[[ EXCERPTED RECORDS, beginning ]]

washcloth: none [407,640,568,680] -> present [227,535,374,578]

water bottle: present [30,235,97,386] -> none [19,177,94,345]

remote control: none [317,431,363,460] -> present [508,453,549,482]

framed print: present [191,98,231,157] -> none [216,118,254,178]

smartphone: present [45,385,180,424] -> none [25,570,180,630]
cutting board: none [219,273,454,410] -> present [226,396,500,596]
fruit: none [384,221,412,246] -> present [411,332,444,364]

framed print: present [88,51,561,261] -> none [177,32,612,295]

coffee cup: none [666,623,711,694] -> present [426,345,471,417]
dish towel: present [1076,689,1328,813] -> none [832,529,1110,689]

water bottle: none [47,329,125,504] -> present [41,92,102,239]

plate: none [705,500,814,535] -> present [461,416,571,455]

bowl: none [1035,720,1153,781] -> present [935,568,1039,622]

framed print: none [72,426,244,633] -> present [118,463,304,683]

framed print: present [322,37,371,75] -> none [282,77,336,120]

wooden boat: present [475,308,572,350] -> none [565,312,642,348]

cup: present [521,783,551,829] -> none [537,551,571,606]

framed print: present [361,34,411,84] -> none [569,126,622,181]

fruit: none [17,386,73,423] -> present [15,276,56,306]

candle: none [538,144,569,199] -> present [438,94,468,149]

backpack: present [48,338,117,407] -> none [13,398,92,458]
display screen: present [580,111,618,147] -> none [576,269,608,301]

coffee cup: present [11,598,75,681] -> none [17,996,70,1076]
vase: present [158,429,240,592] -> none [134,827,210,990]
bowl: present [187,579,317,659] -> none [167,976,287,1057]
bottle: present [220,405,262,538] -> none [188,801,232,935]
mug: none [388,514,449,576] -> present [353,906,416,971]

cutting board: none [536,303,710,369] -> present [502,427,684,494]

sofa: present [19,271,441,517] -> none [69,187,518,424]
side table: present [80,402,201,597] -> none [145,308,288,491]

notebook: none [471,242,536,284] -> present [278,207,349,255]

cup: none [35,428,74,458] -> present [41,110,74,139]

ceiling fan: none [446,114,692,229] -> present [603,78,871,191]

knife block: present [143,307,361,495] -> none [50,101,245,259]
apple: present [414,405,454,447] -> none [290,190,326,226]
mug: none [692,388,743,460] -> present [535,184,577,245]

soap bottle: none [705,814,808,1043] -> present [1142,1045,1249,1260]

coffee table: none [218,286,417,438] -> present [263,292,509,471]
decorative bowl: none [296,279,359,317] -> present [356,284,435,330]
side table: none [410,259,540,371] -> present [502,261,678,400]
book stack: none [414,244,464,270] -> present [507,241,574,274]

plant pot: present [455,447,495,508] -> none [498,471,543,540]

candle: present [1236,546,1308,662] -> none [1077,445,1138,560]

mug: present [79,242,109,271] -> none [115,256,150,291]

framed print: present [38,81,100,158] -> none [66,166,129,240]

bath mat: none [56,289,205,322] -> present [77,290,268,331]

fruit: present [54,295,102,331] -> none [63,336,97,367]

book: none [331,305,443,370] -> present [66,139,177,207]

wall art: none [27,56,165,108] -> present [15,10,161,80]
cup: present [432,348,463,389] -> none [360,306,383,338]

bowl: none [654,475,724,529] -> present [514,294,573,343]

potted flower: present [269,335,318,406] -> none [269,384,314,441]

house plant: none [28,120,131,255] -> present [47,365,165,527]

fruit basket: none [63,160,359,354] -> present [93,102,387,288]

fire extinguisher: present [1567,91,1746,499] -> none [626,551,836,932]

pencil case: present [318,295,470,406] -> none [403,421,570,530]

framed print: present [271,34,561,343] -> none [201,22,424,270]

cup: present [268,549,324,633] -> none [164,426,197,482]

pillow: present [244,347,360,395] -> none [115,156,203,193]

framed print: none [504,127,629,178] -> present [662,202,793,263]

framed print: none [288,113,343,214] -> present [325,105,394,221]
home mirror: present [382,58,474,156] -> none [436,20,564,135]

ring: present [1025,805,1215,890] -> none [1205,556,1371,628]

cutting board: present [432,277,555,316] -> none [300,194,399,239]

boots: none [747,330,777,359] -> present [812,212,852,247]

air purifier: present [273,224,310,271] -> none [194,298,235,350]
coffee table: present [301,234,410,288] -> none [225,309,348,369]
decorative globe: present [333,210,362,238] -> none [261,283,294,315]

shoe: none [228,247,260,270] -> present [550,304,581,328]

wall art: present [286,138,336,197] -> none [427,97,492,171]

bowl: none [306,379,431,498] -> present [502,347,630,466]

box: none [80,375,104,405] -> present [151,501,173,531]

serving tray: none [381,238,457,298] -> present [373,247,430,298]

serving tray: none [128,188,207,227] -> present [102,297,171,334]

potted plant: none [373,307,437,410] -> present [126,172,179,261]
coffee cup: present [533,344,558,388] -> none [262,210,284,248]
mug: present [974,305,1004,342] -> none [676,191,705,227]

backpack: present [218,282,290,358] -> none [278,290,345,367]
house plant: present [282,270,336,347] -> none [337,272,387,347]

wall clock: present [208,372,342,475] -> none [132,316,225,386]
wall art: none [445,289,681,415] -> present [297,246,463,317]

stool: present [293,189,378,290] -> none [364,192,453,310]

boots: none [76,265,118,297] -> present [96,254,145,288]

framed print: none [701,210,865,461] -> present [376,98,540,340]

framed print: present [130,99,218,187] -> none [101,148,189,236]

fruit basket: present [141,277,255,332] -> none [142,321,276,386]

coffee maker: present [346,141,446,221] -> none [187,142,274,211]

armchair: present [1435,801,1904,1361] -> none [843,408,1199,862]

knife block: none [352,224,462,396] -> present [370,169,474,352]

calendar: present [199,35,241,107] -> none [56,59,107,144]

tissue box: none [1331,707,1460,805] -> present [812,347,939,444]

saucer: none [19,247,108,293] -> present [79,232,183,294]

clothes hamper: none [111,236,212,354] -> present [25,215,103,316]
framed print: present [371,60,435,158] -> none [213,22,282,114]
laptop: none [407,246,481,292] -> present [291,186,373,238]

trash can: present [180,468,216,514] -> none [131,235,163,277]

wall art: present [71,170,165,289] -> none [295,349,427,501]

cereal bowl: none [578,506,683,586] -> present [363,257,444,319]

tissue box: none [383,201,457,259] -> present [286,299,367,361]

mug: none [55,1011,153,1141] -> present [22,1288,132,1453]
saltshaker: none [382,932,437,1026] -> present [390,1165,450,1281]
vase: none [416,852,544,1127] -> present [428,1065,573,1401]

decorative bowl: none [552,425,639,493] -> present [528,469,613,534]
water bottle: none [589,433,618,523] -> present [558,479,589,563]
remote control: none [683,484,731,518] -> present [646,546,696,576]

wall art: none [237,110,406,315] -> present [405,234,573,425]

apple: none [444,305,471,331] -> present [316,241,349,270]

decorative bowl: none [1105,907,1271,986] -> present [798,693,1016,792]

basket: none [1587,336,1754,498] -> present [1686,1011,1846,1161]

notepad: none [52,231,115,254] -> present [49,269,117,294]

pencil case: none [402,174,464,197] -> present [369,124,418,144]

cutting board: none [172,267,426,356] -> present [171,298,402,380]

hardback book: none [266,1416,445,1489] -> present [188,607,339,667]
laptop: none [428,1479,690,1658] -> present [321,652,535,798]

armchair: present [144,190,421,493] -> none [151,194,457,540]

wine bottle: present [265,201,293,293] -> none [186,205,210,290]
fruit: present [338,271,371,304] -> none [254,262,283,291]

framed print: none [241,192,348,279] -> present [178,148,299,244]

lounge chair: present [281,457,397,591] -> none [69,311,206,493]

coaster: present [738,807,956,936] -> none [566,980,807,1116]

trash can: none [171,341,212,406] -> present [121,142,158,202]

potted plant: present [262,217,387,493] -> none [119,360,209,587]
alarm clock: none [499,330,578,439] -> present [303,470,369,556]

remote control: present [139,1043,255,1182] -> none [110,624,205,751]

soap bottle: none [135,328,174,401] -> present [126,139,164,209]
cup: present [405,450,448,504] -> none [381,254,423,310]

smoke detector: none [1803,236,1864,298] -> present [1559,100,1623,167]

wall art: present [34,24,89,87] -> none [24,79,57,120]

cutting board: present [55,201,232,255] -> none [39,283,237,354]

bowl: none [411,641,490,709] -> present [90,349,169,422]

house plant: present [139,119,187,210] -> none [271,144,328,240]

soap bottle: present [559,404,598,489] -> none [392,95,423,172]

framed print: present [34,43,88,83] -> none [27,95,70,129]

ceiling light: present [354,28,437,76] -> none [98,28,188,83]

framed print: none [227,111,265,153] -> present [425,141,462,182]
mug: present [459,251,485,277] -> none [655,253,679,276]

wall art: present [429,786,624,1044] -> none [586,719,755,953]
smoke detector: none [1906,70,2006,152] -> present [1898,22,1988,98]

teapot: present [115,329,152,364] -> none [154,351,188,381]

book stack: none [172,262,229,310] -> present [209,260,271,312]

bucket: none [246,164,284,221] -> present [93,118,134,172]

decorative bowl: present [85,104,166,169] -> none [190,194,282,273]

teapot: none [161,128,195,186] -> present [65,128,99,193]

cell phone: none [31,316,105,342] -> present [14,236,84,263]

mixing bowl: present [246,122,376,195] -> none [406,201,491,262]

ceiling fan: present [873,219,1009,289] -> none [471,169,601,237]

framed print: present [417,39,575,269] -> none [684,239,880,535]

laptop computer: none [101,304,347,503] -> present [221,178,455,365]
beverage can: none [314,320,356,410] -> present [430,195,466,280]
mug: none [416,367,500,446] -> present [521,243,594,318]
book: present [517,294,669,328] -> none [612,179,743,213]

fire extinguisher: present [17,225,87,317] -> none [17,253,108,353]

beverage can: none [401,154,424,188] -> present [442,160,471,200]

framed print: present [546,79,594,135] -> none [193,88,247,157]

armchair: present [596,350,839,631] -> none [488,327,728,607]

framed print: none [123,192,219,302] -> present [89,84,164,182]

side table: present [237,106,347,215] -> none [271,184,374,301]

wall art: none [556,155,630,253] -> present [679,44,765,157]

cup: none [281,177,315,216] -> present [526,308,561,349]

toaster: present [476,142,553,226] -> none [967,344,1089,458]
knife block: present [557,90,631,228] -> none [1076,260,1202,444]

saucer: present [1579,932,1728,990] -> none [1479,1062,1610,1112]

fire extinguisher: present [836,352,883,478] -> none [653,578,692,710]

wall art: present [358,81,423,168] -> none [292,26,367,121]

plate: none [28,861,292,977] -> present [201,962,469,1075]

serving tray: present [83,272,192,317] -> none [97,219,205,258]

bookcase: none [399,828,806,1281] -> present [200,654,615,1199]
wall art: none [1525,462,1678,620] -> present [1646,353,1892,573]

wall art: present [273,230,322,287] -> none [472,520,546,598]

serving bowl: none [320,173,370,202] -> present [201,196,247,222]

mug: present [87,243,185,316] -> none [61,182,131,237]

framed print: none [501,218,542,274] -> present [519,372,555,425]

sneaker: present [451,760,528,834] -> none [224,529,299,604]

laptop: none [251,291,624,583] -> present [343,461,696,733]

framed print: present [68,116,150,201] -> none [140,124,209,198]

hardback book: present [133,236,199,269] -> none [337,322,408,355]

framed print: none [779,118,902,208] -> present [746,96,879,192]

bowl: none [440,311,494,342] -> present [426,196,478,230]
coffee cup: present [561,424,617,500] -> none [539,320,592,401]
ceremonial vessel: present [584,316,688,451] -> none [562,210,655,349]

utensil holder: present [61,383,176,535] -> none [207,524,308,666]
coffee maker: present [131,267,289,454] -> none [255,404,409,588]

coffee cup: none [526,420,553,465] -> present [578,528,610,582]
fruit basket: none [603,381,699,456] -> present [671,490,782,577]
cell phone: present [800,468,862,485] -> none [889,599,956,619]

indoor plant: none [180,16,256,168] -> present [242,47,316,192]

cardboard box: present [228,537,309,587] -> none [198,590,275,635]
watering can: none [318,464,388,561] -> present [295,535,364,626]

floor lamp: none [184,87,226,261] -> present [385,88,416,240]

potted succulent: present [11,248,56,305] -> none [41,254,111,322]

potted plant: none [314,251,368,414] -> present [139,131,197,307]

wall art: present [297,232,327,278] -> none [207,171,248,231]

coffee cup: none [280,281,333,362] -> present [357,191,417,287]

[[ EXCERPTED RECORDS, end ]]

- EXERCISE REQUIREMENTS: Would you quote everything above from the line containing "bowl: present [187,579,317,659]" down to the line containing "sofa: present [19,271,441,517]"? Include both of those lines and nothing else.

- ANSWER BELOW:
bowl: present [187,579,317,659] -> none [167,976,287,1057]
bottle: present [220,405,262,538] -> none [188,801,232,935]
mug: none [388,514,449,576] -> present [353,906,416,971]

cutting board: none [536,303,710,369] -> present [502,427,684,494]

sofa: present [19,271,441,517] -> none [69,187,518,424]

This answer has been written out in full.